═══ Document excerpt
Keywords: Callistemon lanceolatus; antidiabetic; antioxidant; hyperglycemia; rats; serum markers.

Figure 1

Images of C. lanceolatus whole tree (A) and flowers (B).

Figure 2

Free radical scavenging activity of methanolic (Meth) and aqueous (AQ) extracts of C. lanceolatus stem. Radical scavenging activity was determined at various concentrations of both extracts (40–100 µg/mL). Butylated hydroxyl anisole (BHA) was used as a control. The results are expressed as a mean ± SD of three replicates. * p ˂ 0.05 compared to BHA.

Figure 3

Reducing power of C. lanceolatus stem methanolic (Meth) and aqueous (AQ) extracts. The reducing power was measured at different extract concentrations (200–1000 µg. Vitamin C was used for comparison. The results are expressed as a mean ± SD of three replicates. ** p < 0.01 compared to vitamin C.

Figure 4

Metal ion chelation activity of C. lanceolatus stem methanolic (Meth) and aqueous (AQ) extracts. The chelating activity of extracts was measured in concentration range of 100–400 µg/mL. Propyl gallate was used for comparison. The results are expressed as a mean ± SD of three replicates. *** p ˂ 0.001 compared to propyl gallate.

Figure 5

Effect of C. lanceolatus methanolic extract on body weight (A) and blood glucose level (B) of rats. The results are expressed as a mean ± SD (n = 5). Group 1: Normal control; Group 2: Diabetic control; Group 3: Diabetic rats treated with glibenclamide; Group 4: Diabetic rats fed with C. lanceolatus extract (200 mg/kg); Group 5: Diabetic rats fed with C. lanceolatus extract (400 mg/kg); Group 6: C. lanceolatus extract (400 mg/kg) control. ⁺ p < 0.01 compared to normal control. * p < 0.05, ** p < 0.01 and *** p < 0.001 compared to the diabetic control.

Figure 6

Effect of C. lanceolatus methanolic extract on serum total cholesterol (A) and high-density lipoprotein (HDL) (B) levels. The results are expressed as a mean ± SD (n = 5). Group 1: Normal control; Group 2: Diabetic control; Group 3: Diabetic rats treated by glibenclamide; Group 4: Diabetic rats fed with C. lanceolatus extract (200 mg/kg); Group 5: Diabetic rats fed with C. lanceolatus extract (400 mg/kg); Group 6: C. lanceolatus extract (400 mg/kg) control. ⁺ p < 0.01 and ⁺⁺ p < 0.001 compared to normal control. * p < 0.05 and ** p < 0.01 compared to the diabetic control.
══════
═══ Data
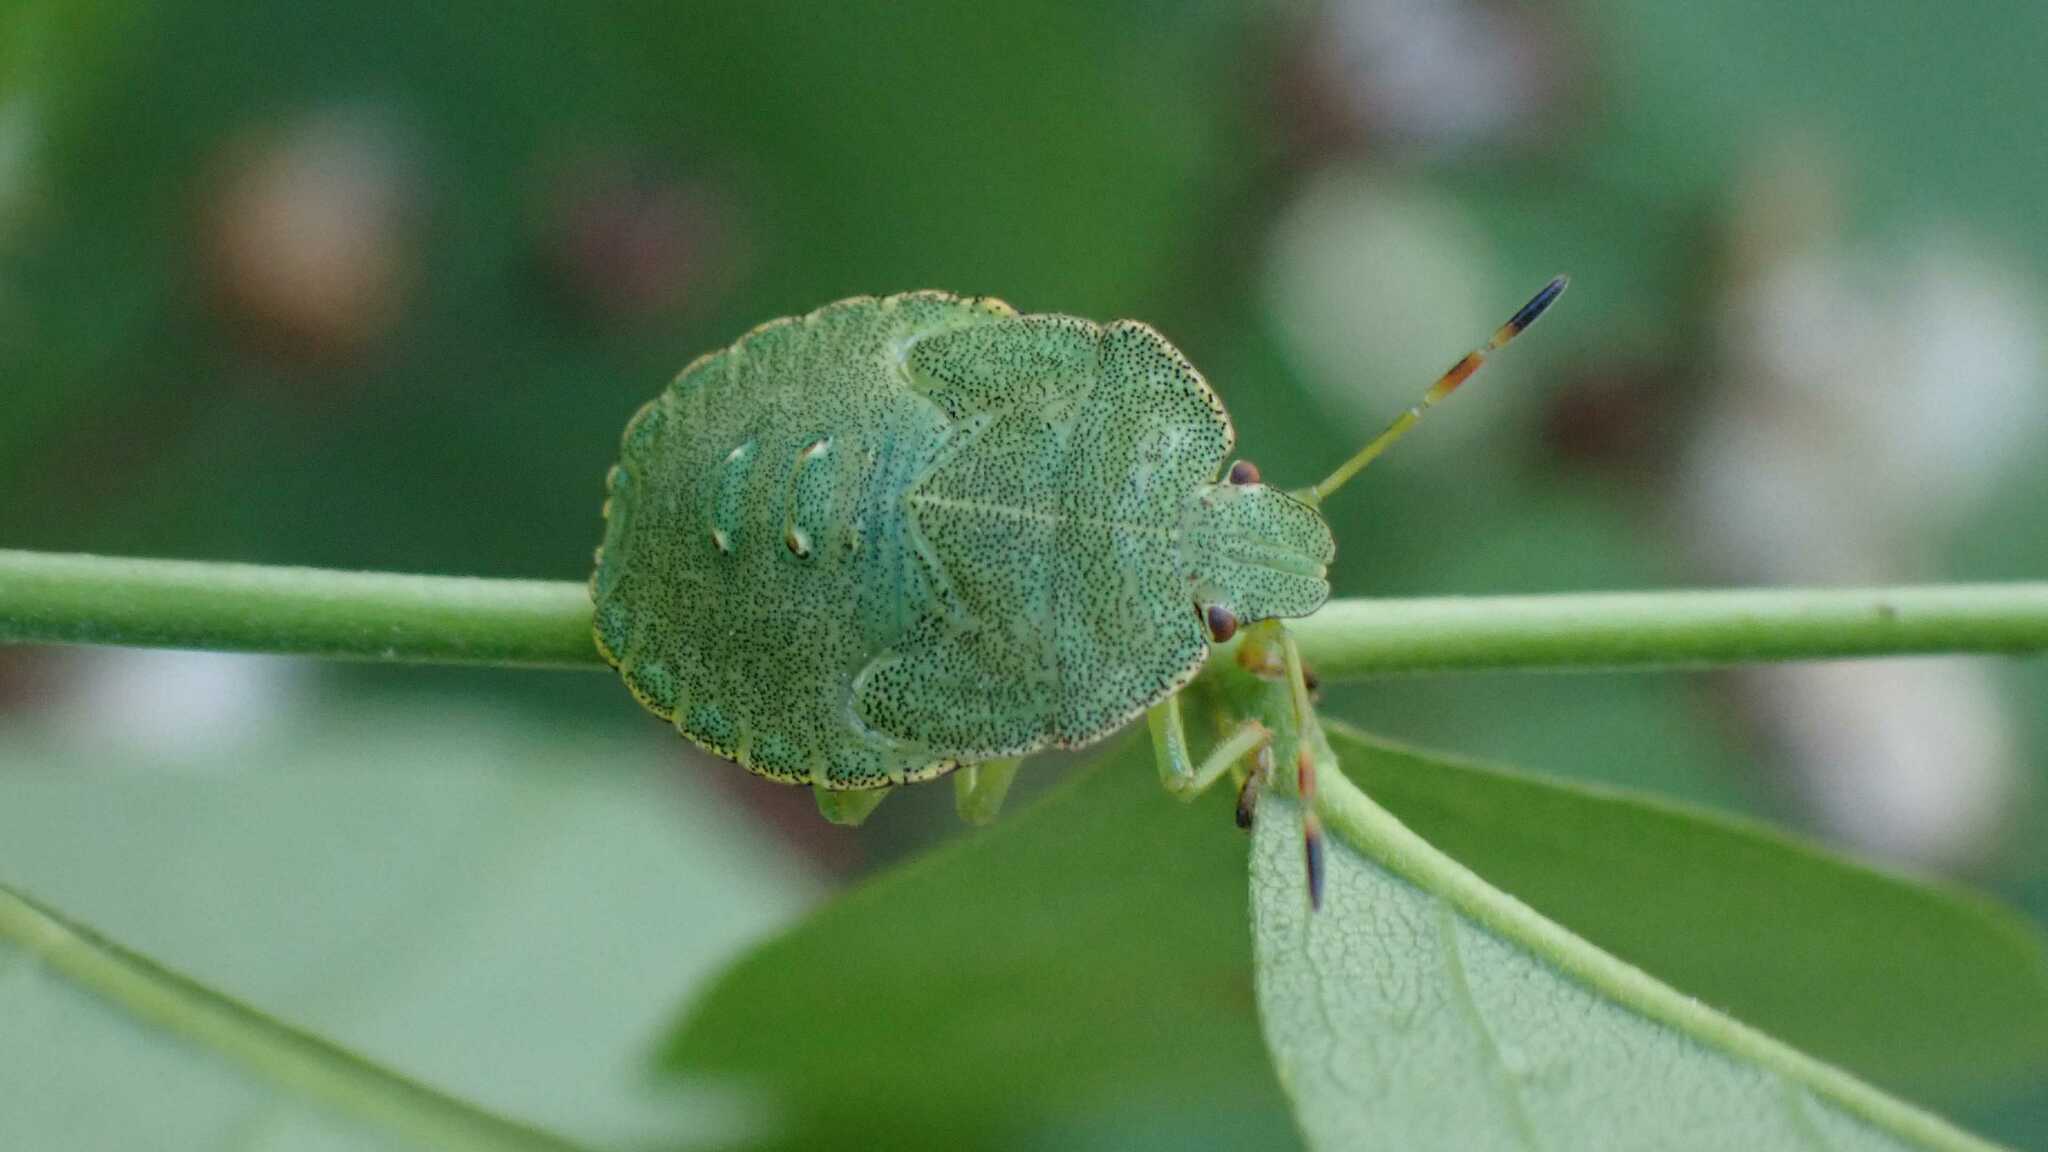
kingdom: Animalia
══════
* [About this exercise]:
In the Callistemon lanceolatus figure captions, what was used as the control for the free radical scavenging test? You won't need the data to answer this.

* [Task solution]:
Butylated hydroxyl anisole (BHA).